Subsequent to that non-compliance, the SADC meeting of the Heads of State and Heads of Government (Summit) discussed that non-compliance and took a decision in 2010 to suspend the operations of the Tribunal – a decision that the President of South Africa supported. On 18 August 2014, he signed the Protocol on the SADC Tribunal (2014 Protocol). Article 33 of the 2014 Protocol precludes individuals from lodging complaints against SADC Member States before the Tribunal. It thereby takes away the Tribunal’s jurisdiction to hear disputes between Member States and their citizens.
The High Court declared the President’s participation in the suspension of the operations of the Tribunal and his subsequent signing of the 2014 Protocol unlawful, irrational and unconstitutional.
In a majority judgment, written by Mogoeng CJ (Basson AJ, Dlodlo AJ, Goliath AJ, Khampepe J, Theron J concurring), the Constitutional Court confirmed the order of constitutional invalidity made by the High Court. The majority held that the President must always exercise public power in a manner that is consistent with the Constitution and its scheme, the spirit, purport and objects of the Bill of Rights, and our domestic legislative and international law obligations. Mogoeng CJ reasoned that customary international law enjoins any State that has signed a treaty, to act consistently with its objects pending ratification. This, according to the majority, means that the 2014 Protocol had a binding effect on South Africa soon after the President signed it. The application to have the signature withdrawn was therefore not launched prematurely and parliamentary ratification was not required before applicants could bring this application.
The majority also held that binding customary international law requires of states to always act in good faith and in furtherance of the object and purpose of the treaties that they have signed. It observed that the Treaty required South Africa to promote the rule of law and the right to access to justice which is provided for by both the Treaty and the Constitution. The majority held that the President failed to do by suspending the operations of the Tribunal and denying citizens’ access to it, in terms of power and procedure that does not exist as the Treaty does not provide for amendments to be made through the 2014 Protocol, as the SADC Member States purported to do. They also lack the power to suspend the operations of the Tribunal. The majority thus concluded that the conduct of our former President in all these respects was unlawful, irrational and constitutionally invalid.
It was for these reasons that the President was ordered to withdraw his signature from the 2014 SADC Protocol and the High Court order was confirmed.

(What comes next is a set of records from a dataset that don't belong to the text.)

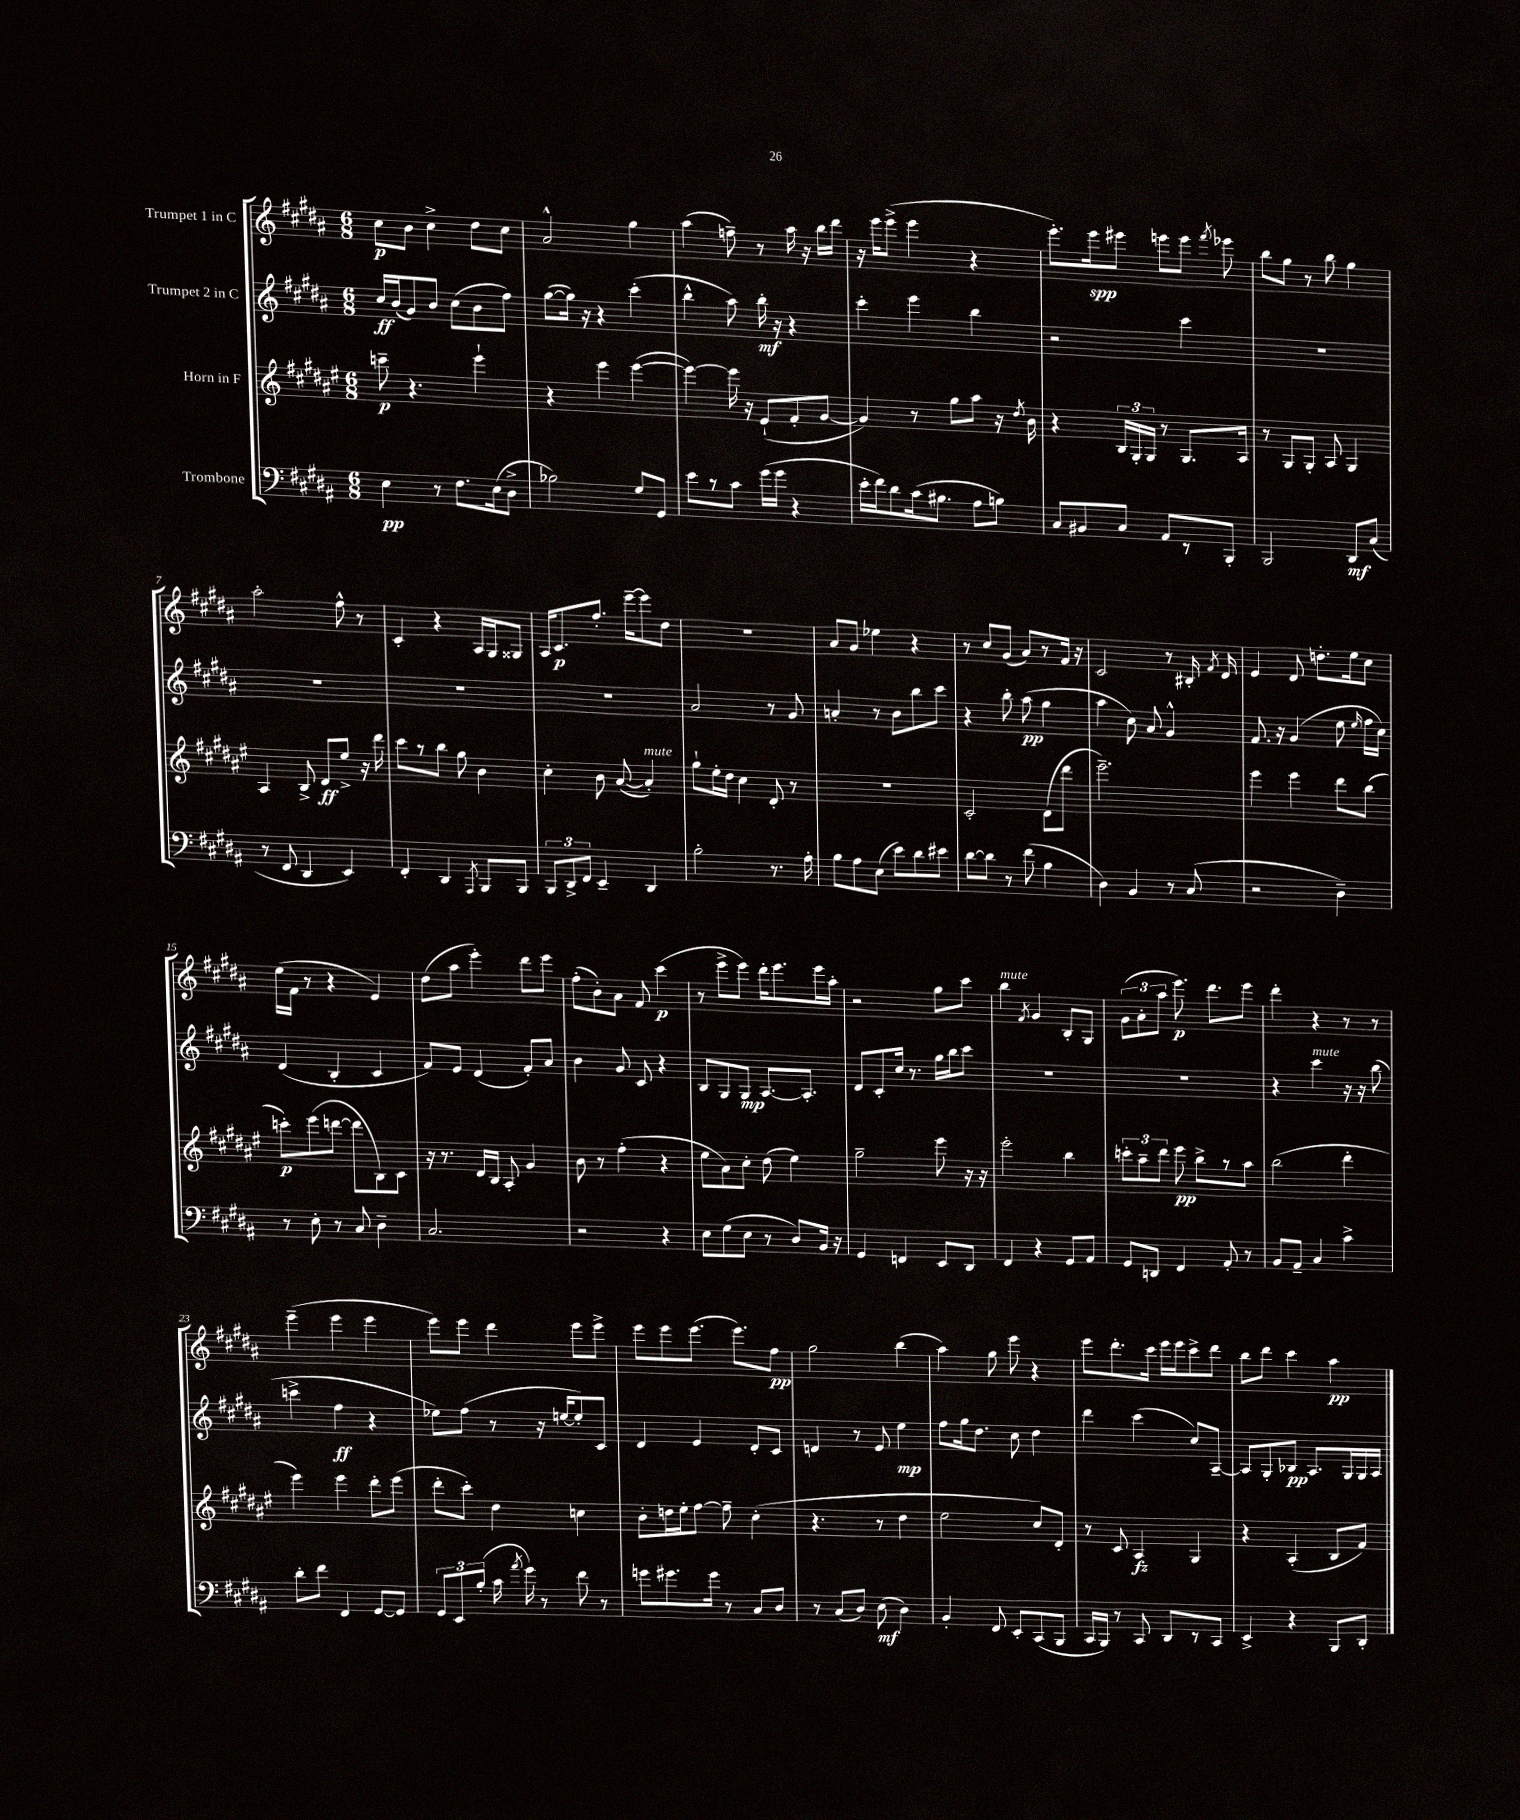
<<
\new StaffGroup <<
\new Staff = "s0" \with { instrumentName = "Trumpet 1 in C" } {
    \clef treble \key b \major \numericTimeSignature \time 6/8
    \autoBeamOff cis''8[\p b'8] cis''4-> dis''8[ cis''8] |
    ais'2-^ gis''4 |
    ais''4( f''8--) r8 ais''16 r16 b''16[ dis'''16] |
    r16 e'''16[ e'''8]->( e'''4 r4 |
    e'''8.[-.) e'''16\spp eis'''8] e'''8[ e'''8] \acciaccatura { fis'''8 } ees'''8 |
    b''8[ gis''8] r8 b''8 gis''4 |
    ais''2-. fis''8-^ r8 |
    cis'4-. r4 ais16[ gis16 gisis8] |
    ais16[ cis'8.\p fis''8.]-. e'''16[~-- e'''8 dis''8] |
    R2. |
    ais'8[ gis'8] ees''4 r4 |
    r8 cis''8[ gis'8]( ais'8[) r8 fis'16] r16 |
    cis'2 r8 bis16-. \acciaccatura { fis'8 } dis'16 |
    e'4 dis'8 d''8.[-. e''16 cis''8] |
    e''16[( fis'16] r8 r4 e'4) |
    dis''8[( ais''8] e'''4-.) dis'''8[ e'''8] |
    fis''8[-.( b'8-.) ais'8] fis'8 cis'''4\p( |
    r8 e'''8[-> e'''8]) dis'''16[-. e'''8. e'''16 ais''16]-. |
    r2 gis''8[ cis'''8] |
    b''4^\markup { \italic "mute" } \acciaccatura { fis'8 } gis'4 b8[-. gis8] |
    \tuplet 3/2 { gis'8[( ais'8-. ais''8] } e'''8.\p) dis'''8.[ e'''8] |
    dis'''4-. r4 r8 r8 |
    e'''4--( e'''4 e'''4 |
    e'''8[) e'''8] dis'''4 e'''8[ e'''8]-> |
    e'''8[ e'''8 e'''8.]( e'''8.[) fis''8]\pp |
    gis''2 b''4( |
    ais''4) gis''8 e'''8 r4 |
    e'''8[ dis'''8.-. cis'''16] e'''16[ e'''16 cis'''8-> dis'''8] |
    b''8[ dis'''8] cis'''4 ais''4\pp \bar "|." |
}
\new Staff = "s1" \with { instrumentName = "Trumpet 2 in C" } {
    \clef treble \key b \major \numericTimeSignature \time 6/8
    \autoBeamOff cis''16[\ff b'16( gis'8) b'8] cis''8[( b'8 fis''8]) |
    gis''8[~( gis''16]) r16 r4 cis'''4-.( |
    b''4-^ ais''8) b''16-.\mf r16 r4 |
    cis'''4-. e'''4 b''4 |
    r2 cis'''4 |
    R2. |
    R2. |
    R2. |
    R2. |
    ais'2 r8 gis'8 |
    a'4-. r8 b'8[ b''8 cis'''8] |
    r4 b''8-. ais''8\pp( gis''4 |
    ais''4 cis''8) ais'8 gis'4-^ |
    fis'8. r16 gis'4( e''8 \grace { e''16 } fis''16[ cis''16]) |
    dis'4( b4-. cis'4 |
    fis'8[) e'8] dis'4( fis'8[-.) ais'8] |
    b'4 gis'8 cis'8 r4 |
    b8[ gis8 gis8]\mp ais8.[~ ais8.]-. |
    dis'8[ cis'8-. cis''16] r8. gis''16[ b''16 cis'''8] |
    R2. |
    R2. |
    r4 cis'''4^\markup { \italic "mute" } r16 r16 b''8( |
    c'''4-> fis''4\ff r4 |
    ees''8[) fis''8]( r8 r16 e''16[~ e''8-.) cis'8] |
    dis'4 e'4 dis'8[-. cis'8] |
    d'4 r8 e'8 e''4\mp |
    fis''8[ gis''16 dis''8.] cis''8 dis''4 |
    dis'''4 cis'''4( cis''8[) ais8]~-- |
    ais8[ gis8-. bes8]\pp ais8.[ gis16 gis16 ais16] \bar "|." |
}
\new Staff = "s2" \with { instrumentName = "Horn in F" } {
    \clef treble \key fis \major \numericTimeSignature \time 6/8
    \autoBeamOff c'''8--\p r4. eis'''4-! |
    r4 eis'''4 eis'''4~( |
    eis'''4~) eis'''16 r16 eis'8[-!( fis'8-. gis'8]~ |
    gis'4) r8 gis''8[ ais''8] r16 \acciaccatura { dis''8 } b'16 |
    r4 \tuplet 3/2 { b16[ gis16-. gis16] } r8 gis8.[ ais16] |
    r8 gis8[ gis8]-. ais8 gis4 |
    ais4 b8-> dis'8[\ff eis''8]-> r16 dis'''16 |
    cis'''8[ r8 b''8] gis''8 b'4 |
    cis''4-. b'8 ais'8~( ais'4-.^\markup { \italic "mute" }) |
    gis''8[-! eis''16-. dis''16] cis''4 dis'8-. r8 |
    R2. |
    cis'2-. dis'8[( dis'''8] |
    eis'''2.--) |
    eis'''4 eis'''4 dis'''8[ b''8]( |
    c'''8[-.\p) eis'''8( d'''8]~ d'''8[ b8) cis'8] |
    r16 r8. dis'16[ b16] ais8-. gis'4 |
    b'8 r8 fis''4-.( r4 |
    eis''8[ ais'8) cis''8]-. dis''8( eis''4) |
    gis''2-- eis'''8 r16 r16 |
    eis'''2-. b''4 |
    \tuplet 3/2 { c'''8[-. ais''8-- dis'''8] } eis'''8\pp b''8[-> r8 ais''8] |
    b''2( dis'''4-. |
    eis'''4) eis'''4 dis'''8[-. eis'''8]( |
    dis'''8[-. cis'''8]-.) dis''4 c''4 |
    b'8[-. d''16 eis''16-. fis''8]~ fis''8-- cis''4-.( |
    r4. r8 dis''4 |
    eis''2 cis''8[) dis'8]-. |
    r8 cis'8 ais4\fz gis4 |
    r4 ais4-.( b8[ fis'8]) \bar "|." |
}
\new Staff = "s3" \with { instrumentName = "Trombone" } {
    \clef bass \key b \major \numericTimeSignature \time 6/8
    \autoBeamOff e4\pp r8 fis8.[ e16( dis8]-> |
    bes2) gis8[ gis,8] |
    e'8[ r8 cis'8] gis'16[( gis'16] r4 |
    e'16[-. fis'16) dis'8 cis'16( bis8.] ais8[ b8]) |
    cis8[ bis,8 cis8] ais,8[ r8 b,,8]-. |
    b,,2 dis,8[\mf cis8]( |
    r8 fis,8 dis,4 e,4) |
    fis,4-. dis,4 \acciaccatura { ais,,8 } b,,8[ b,,8] |
    \tuplet 3/2 { b,,8[ dis,8-> fis,8] } e,4-- dis,4 |
    b2-. r8. ais16-. |
    b8[ ais8 e8]( e'8[) dis'8 eis'8] |
    dis'8[~ dis'8] r8 fis'8( b4 |
    dis4) b,4 r8 cis8( |
    r2 dis4--) |
    r8 e8-. r8 cis8 dis4-- |
    cis2. |
    r2 r4 |
    e8[ gis8( e8] r8 dis8[) b,16] r16 |
    gis,4 f,4 e,8[ dis,8] |
    fis,4 r4 gis,8[ ais,8] |
    gis,8[ d,8] fis,4 ais,8-. r8 |
    b,8[ ais,8]-- cis4 cis'4-> |
    dis'8[-. fis'8] fis,4 gis,8[~ gis,8] |
    \tuplet 3/2 { gis,8[ e,8 b8]-.( } cis'16 \acciaccatura { ais'8 } gis'16) r8 fis'8 r8 |
    g'8[ gis'8. gis'16] r8 cis8[ dis8] |
    r8 cis8[( dis8]) e8\mf( dis4) |
    b,4-. fis,8 e,8[-. cis,8( b,,8] |
    cis,16[ b,,16]) r8 cis,8 dis,8[ r8 cis,8] |
    e,4-> r4 b,,8[ dis,8]-. \bar "|." |
}
>>
>>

In a separate concurrence, Cameron J and Froneman J (Mhlantla J and Petse AJ concurring) concur with the remedy and order of the majority judgment, but for one reservation in the reasoning of the majority judgment. In their view, the basis for concluding that the President acted irrationally and unlawfully does not lie in any breach of international law or the provisions of the Vienna Convention on the Law of Treaties or SADC Treaty directly. This is because individuals, even constitutional office-bearers, like the President, cannot as individuals violate international law. Only States and international organisations can commit breaches of international law and treaties. In contrast, the concurring judgment contends that it is sufficient for the Court to find that the President’s conduct was unlawful as it contravened sections 7(2) and 8 of the Constitution, as the case hinged on constitutional limits to the exercise of executive power.